Many of the old Borland example books used a text editor as a tutorial example. You can occasionally still find copies of these at used bookstores for nearly free.

Greg Hewgill
+1  A: 

Well if you know that in general people will have relatively few insert points, you could hold an array of pointers into your original text buffer and when the user tries to insert inside it, you "split" the buffer by spawning another pointer to the rest of the buffer, making the first pointer's length so it stops at the insertion point and adding a 3rd pointer for the text to be inserted inbetween, kinda like:

long original text la la la
^                *^
|                 2nd part
1st part

And the star points into a new text buffer where you start adding the text to be inserted.

When you render (or in general parse) your text file, you loop over the array of pointers and then do your work on each buffer. Of course if the buffer is small enough, you skip the adding a new buffer part, but that's just heuristics, try each and get a feel for which works best.

You could also consider splitting the text file on load into multiple buffers say every 1MB or so, because if you load the file in a single buffer you WILL need to make a new buffer for inserted text due to the size. Again, this is a heuristic optimization.

Dividing text in chunks was actually my first idea. I thought about using memory page sized chunks to avoid memory fragmentation. However this seems too trivial. Aren't available more powerful approaches, to handle situations like huge text moves?
If you do it like this you don't need to MOVE anything. That's the thing you're trying to avoid, moving stuff in memory (unless of course the user dragged text in another position, but that's rare). For normal insertion, you only add text to the end of a buffer.
+3  A: 

Take a look at Rob Pike's description of his Sam text editor. Be sure to browse past the high-level overview and command language. He describes parsing, memory management, and data structures later in the paper.

In addition, take a look at Russ Cox's simple regular expression implementation. It's easy to follow and may open some doors outside existing regular expression libraries.

Corbin March
That seems nice! Thanks
+2  A: 

Promoted to answer by request:

The antique "Software Tools in Pascal" by Kernighan and Plaugher implements the ed editor in a language with neither real strings nor pointers.
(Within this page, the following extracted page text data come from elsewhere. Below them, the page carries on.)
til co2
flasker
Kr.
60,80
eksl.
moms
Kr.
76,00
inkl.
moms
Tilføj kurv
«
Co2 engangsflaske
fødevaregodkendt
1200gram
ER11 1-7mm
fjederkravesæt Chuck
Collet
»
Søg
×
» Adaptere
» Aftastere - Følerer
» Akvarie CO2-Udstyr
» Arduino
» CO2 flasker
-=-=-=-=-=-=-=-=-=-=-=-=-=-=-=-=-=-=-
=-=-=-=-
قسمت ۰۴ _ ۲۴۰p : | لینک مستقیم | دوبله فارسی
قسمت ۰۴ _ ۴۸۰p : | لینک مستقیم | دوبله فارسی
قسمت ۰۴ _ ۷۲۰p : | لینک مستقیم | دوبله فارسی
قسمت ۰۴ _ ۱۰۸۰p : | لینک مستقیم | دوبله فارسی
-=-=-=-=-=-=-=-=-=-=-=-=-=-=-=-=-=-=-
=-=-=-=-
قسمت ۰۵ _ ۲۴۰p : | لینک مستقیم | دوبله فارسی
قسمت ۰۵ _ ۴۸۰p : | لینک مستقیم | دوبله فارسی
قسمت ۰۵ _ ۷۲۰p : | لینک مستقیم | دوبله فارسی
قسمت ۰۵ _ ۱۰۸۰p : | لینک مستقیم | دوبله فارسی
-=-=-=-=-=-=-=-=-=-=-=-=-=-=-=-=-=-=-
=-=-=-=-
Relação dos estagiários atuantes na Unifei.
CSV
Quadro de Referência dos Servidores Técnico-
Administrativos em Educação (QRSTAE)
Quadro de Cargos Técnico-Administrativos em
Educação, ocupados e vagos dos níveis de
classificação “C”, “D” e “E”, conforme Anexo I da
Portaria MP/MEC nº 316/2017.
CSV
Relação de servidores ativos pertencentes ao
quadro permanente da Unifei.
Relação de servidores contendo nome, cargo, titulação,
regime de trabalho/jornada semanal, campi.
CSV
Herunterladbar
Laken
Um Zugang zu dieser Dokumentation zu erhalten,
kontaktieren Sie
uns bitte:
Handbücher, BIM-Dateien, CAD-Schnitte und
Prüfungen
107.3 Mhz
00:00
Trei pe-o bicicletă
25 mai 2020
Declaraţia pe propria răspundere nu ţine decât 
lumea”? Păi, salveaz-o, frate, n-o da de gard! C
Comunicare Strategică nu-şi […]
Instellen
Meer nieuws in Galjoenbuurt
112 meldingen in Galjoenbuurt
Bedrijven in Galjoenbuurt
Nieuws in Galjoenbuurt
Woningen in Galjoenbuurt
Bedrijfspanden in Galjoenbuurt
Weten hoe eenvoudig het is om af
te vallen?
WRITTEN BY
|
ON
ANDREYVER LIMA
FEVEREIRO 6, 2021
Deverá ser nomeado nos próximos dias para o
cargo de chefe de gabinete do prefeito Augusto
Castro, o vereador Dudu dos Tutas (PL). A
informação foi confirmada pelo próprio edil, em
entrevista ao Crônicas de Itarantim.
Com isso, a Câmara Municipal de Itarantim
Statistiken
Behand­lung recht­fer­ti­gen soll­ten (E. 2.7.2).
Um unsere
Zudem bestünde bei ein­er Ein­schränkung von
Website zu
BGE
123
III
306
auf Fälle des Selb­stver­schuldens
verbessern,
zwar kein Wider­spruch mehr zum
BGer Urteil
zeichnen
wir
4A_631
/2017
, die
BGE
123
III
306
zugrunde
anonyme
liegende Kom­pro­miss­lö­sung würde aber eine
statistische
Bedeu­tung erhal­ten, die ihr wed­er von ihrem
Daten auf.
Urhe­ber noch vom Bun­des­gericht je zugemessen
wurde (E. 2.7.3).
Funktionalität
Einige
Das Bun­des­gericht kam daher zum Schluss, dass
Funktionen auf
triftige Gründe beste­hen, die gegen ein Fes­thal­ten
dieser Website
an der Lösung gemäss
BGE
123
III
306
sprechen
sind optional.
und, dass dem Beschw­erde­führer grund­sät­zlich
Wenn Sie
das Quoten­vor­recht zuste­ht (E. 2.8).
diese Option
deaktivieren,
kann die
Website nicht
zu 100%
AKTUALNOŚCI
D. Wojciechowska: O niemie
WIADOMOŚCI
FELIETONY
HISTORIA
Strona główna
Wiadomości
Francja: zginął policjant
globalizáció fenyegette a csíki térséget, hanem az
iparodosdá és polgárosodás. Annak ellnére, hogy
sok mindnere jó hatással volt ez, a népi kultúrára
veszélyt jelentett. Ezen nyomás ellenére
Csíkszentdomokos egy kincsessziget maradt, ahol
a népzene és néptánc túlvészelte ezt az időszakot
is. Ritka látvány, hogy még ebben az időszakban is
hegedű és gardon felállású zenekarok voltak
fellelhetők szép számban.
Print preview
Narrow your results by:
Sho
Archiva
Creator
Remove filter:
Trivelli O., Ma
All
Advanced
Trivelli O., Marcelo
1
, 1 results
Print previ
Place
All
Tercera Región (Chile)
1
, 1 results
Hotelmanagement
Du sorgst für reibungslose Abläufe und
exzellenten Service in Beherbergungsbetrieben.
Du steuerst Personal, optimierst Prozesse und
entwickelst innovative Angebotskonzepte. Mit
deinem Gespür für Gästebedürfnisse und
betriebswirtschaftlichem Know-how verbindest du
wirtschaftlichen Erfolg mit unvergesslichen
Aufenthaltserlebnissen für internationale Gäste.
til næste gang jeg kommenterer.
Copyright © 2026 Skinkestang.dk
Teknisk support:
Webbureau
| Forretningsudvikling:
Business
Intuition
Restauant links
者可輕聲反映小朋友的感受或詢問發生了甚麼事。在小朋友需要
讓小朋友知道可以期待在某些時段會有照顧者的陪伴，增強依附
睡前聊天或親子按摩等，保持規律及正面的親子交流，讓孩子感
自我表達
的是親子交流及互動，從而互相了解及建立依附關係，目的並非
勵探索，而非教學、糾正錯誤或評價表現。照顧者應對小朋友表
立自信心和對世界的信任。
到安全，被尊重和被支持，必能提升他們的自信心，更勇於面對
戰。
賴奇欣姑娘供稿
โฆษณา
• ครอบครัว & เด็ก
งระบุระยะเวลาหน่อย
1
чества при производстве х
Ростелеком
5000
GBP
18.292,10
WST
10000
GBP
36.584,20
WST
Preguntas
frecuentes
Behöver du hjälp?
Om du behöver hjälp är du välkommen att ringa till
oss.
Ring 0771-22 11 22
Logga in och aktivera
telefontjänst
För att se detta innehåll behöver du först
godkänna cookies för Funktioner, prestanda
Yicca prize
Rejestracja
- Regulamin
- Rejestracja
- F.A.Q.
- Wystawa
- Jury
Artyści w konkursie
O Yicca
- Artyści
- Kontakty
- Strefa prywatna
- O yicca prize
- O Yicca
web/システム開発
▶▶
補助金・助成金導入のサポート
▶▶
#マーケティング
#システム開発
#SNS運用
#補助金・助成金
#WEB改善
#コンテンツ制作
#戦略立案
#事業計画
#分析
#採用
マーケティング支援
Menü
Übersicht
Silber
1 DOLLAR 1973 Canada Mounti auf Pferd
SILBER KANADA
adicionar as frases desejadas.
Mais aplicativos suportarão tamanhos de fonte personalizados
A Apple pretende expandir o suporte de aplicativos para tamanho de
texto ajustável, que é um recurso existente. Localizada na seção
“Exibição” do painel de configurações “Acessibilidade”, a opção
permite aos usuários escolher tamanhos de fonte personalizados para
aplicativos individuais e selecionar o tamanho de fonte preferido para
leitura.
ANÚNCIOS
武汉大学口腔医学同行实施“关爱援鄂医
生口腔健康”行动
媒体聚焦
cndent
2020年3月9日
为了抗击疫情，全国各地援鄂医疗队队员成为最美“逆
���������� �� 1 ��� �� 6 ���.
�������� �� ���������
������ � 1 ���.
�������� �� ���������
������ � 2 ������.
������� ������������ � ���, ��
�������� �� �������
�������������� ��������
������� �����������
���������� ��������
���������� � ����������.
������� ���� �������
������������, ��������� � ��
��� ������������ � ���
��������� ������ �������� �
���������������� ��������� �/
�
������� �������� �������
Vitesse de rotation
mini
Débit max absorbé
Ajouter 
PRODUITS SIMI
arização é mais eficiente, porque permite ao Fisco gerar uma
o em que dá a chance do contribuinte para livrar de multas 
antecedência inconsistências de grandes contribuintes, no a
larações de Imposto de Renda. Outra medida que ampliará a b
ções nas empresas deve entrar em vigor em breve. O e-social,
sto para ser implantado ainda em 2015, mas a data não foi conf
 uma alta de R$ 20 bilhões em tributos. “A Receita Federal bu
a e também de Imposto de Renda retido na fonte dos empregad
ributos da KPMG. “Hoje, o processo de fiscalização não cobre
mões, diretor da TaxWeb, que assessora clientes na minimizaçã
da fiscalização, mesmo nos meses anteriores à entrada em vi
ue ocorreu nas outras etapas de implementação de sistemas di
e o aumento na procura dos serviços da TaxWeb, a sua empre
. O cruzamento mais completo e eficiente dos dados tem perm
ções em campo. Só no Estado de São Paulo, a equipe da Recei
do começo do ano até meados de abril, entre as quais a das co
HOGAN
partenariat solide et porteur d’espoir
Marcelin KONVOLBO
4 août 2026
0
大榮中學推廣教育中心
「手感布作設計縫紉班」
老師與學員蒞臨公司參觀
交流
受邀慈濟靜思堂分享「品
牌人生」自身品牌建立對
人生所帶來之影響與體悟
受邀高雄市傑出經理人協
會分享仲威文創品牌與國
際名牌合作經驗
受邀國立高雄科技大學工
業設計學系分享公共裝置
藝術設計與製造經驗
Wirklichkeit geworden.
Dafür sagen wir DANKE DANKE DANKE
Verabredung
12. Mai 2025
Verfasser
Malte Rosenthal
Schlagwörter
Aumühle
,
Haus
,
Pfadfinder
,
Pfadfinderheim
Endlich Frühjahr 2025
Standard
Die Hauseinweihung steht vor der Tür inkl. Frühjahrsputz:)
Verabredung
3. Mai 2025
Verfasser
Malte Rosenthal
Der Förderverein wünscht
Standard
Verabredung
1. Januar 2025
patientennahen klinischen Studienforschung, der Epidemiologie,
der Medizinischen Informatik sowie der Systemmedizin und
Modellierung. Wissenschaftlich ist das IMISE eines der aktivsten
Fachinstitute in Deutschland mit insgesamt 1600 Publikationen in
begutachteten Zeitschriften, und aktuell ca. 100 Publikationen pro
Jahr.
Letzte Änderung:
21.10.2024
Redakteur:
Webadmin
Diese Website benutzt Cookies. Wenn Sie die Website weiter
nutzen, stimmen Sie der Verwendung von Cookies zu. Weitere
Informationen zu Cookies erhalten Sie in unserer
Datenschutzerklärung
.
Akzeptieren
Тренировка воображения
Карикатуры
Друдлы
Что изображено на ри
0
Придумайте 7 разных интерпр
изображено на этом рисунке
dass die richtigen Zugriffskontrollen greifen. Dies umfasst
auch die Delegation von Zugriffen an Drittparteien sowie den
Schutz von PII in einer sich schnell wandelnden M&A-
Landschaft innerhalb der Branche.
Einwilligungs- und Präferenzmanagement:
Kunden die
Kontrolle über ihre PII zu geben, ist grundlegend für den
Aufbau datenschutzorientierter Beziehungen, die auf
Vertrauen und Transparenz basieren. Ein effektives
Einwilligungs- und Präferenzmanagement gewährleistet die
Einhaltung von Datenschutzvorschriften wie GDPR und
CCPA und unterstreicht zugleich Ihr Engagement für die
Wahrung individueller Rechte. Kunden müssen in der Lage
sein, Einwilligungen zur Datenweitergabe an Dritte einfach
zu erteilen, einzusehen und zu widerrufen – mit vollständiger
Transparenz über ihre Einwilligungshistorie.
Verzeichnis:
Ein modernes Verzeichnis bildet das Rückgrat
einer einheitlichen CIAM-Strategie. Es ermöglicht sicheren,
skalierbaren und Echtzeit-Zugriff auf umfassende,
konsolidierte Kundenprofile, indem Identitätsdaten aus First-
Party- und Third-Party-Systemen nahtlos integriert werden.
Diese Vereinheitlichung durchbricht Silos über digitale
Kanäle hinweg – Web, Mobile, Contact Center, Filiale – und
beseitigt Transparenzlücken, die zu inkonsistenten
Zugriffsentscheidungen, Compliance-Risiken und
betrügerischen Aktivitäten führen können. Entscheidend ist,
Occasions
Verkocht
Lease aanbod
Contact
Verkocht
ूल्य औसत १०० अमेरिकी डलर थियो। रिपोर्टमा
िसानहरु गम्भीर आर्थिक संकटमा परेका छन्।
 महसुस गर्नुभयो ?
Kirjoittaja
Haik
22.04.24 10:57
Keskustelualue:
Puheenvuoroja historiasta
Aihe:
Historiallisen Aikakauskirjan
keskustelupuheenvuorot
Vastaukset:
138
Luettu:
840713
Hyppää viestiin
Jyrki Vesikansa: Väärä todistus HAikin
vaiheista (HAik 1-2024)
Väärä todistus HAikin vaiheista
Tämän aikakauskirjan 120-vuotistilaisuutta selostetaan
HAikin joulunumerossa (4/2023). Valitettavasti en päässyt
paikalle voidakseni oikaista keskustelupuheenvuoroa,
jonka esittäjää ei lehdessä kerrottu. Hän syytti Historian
It contains a great overview of the design considerations that underlie any text editor.

Maybe there have been some improvements in the theory in the meantime, but it is worth reading for sure!
+2  A: 

One old method that still works is called a split buffer. The basic idea is that you put the text into a buffer, but instead of putting it all in one block, you "split" it at the cursor, putting all the text before the cursor at the beginning of the buffer, and all the text after the cursor at the end of the buffer. Most insertions take place at the cursor, which you can do without moving anything (until or unless you overflow the buffer). When the user moves the cursor, you move the appropriate text from one side of the split to the other.

Given typical controls (cursor left, right, up, down, page up, page down), the largest move you typically deal with is a page at a time, which is typically easy to handle quite a bit faster than a keyboard repeats. It can, of course, slow down a bit if you have a truly huge file and a "goto line" command, or something on that order. If you're going to do a lot of that, there are undoubtedly better structures to use...

Jerry Coffin
+1  A: 

The Scintilla component uses a split buffer, along the theory explained in a text linked in their Scintilla and SciTE Related Sites page.
The linked page is Data Structures in a Bit-Mapped Text Editor.
The split buffer proved it works well even with megabyte files. Using secondary structures (eg. a list of line starts) can help too.